EXCERPTED TEXT START
Intrahepatic cholangiocarcinoma (iCCA), which develops from the bile duct within the hepatic parenchyma, has been increasing in incidence and mortality in recent years.1,2,3 Due to the absence of symptoms at the initial stage, only approximately 22% of iCCA patients are resectable at the primary diagnosis.4 The ABC-02 trial established gemcitabine plus cisplatin (GemCis) as the first-line treatment for locally advanced or metastatic biliary tract cancer, with a median overall survival (OS) was 11.7 months.5 The recent TOPAZ-1 trial demonstrated that using durvalumab plus GemCis improved patient survival compared with GemCis alone, bringing a median survival benefit of 1.3 months compared to GemCis.6

With the rapid development of equipment and technology, locoregional therapies, such as ablation7,8, arterially directed therapies (ADTs)9,10,11,12,13, and external beam radiation therapy (EBRT)14,15,16,17, have shown excellent effects on iCCA. However, there have been conflicting opinions about the effectiveness and safety of locoregional therapy combined with systemic therapy (LRT + ST) in unresectable or metastatic iCCA because of the absence of randomized controlled trials or meta-analyses. Evaluating this combination therapy method's effectiveness, long-term survival, and safety is difficult because most evidence is derived from retrospective cohort studies, case reports, or series. Thus, this study was performed to explore the feasibility and survival benefits of LRT + ST for unresectable and metastatic iCCA via a systematic review and meta-analysis.
EXCERPTED TEXT END
DATA EXTRACT START
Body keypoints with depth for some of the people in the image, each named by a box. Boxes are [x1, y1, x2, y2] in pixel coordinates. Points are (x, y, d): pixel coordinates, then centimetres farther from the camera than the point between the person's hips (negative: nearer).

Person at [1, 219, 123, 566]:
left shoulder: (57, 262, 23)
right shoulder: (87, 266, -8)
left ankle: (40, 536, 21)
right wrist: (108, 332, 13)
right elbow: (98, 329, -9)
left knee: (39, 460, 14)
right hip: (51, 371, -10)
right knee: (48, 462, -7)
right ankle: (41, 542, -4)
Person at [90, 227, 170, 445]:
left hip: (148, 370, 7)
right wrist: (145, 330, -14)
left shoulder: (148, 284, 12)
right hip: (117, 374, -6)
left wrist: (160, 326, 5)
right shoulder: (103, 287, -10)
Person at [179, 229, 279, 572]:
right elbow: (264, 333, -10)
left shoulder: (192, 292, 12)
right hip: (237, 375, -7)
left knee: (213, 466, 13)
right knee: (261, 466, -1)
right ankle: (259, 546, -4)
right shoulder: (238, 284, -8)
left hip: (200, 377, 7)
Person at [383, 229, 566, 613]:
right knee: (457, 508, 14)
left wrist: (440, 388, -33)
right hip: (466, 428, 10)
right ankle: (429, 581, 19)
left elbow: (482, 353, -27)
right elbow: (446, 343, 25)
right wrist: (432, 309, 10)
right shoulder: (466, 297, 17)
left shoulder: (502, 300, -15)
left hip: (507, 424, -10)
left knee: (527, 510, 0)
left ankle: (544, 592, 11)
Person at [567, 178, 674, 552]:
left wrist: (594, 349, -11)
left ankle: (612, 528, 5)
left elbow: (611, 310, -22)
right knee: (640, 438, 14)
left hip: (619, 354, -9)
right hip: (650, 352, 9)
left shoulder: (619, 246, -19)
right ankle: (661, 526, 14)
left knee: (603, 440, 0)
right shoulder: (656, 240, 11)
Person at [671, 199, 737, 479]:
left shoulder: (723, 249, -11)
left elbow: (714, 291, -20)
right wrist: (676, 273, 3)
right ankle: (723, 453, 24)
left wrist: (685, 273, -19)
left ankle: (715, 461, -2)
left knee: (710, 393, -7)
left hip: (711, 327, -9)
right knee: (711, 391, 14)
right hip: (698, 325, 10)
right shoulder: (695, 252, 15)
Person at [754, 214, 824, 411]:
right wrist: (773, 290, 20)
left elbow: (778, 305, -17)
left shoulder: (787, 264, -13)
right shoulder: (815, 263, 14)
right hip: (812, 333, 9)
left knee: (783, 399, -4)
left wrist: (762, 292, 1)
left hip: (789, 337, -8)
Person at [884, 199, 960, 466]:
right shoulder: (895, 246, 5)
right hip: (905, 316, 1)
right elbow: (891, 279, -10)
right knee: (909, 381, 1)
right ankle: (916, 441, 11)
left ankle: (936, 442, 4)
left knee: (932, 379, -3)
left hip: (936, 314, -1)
DATA EXTRACT END
DATA EXTRACT START
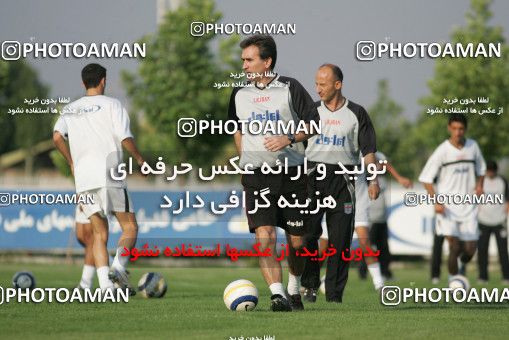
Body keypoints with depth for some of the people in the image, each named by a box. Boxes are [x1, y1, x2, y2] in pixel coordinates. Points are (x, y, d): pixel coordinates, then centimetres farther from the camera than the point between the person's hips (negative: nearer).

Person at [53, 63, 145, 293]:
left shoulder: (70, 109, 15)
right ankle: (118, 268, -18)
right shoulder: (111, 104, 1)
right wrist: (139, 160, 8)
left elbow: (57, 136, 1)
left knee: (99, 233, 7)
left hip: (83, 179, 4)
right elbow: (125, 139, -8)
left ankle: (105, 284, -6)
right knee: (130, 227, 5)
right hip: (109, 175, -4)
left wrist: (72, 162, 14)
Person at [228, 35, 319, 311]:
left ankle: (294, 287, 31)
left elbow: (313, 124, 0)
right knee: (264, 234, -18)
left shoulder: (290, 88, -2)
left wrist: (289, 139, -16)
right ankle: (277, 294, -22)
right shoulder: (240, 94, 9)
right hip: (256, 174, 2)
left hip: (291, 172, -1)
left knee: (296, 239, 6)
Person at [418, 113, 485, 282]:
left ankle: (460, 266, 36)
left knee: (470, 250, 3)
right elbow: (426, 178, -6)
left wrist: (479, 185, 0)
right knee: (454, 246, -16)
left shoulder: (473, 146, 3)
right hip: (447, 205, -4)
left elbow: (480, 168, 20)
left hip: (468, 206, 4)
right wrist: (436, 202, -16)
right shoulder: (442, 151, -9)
DATA EXTRACT END
DATA EXTRACT START
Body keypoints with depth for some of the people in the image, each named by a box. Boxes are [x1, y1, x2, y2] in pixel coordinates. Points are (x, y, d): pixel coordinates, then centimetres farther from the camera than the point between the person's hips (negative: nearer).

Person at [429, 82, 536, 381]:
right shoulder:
DATA EXTRACT END
*ABOUT THIS EXERCISE*:
Reproduce the full text on intrahepatic cholangiocarcinoma treatment word for word.

*RESULT FOR THIS EXERCISE*:
Intrahepatic cholangiocarcinoma (iCCA), which develops from the bile duct within the hepatic parenchyma, has been increasing in incidence and mortality in recent years.1,2,3 Due to the absence of symptoms at the initial stage, only approximately 22% of iCCA patients are resectable at the primary diagnosis.4 The ABC-02 trial established gemcitabine plus cisplatin (GemCis) as the first-line treatment for locally advanced or metastatic biliary tract cancer, with a median overall survival (OS) was 11.7 months.5 The recent TOPAZ-1 trial demonstrated that using durvalumab plus GemCis improved patient survival compared with GemCis alone, bringing a median survival benefit of 1.3 months compared to GemCis.6

With the rapid development of equipment and technology, locoregional therapies, such as ablation7,8, arterially directed therapies (ADTs)9,10,11,12,13, and external beam radiation therapy (EBRT)14,15,16,17, have shown excellent effects on iCCA. However, there have been conflicting opinions about the effectiveness and safety of locoregional therapy combined with systemic therapy (LRT + ST) in unresectable or metastatic iCCA because of the absence of randomized controlled trials or meta-analyses. Evaluating this combination therapy method's effectiveness, long-term survival, and safety is difficult because most evidence is derived from retrospective cohort studies, case reports, or series. Thus, this study was performed to explore the feasibility and survival benefits of LRT + ST for unresectable and metastatic iCCA via a systematic review and meta-analysis.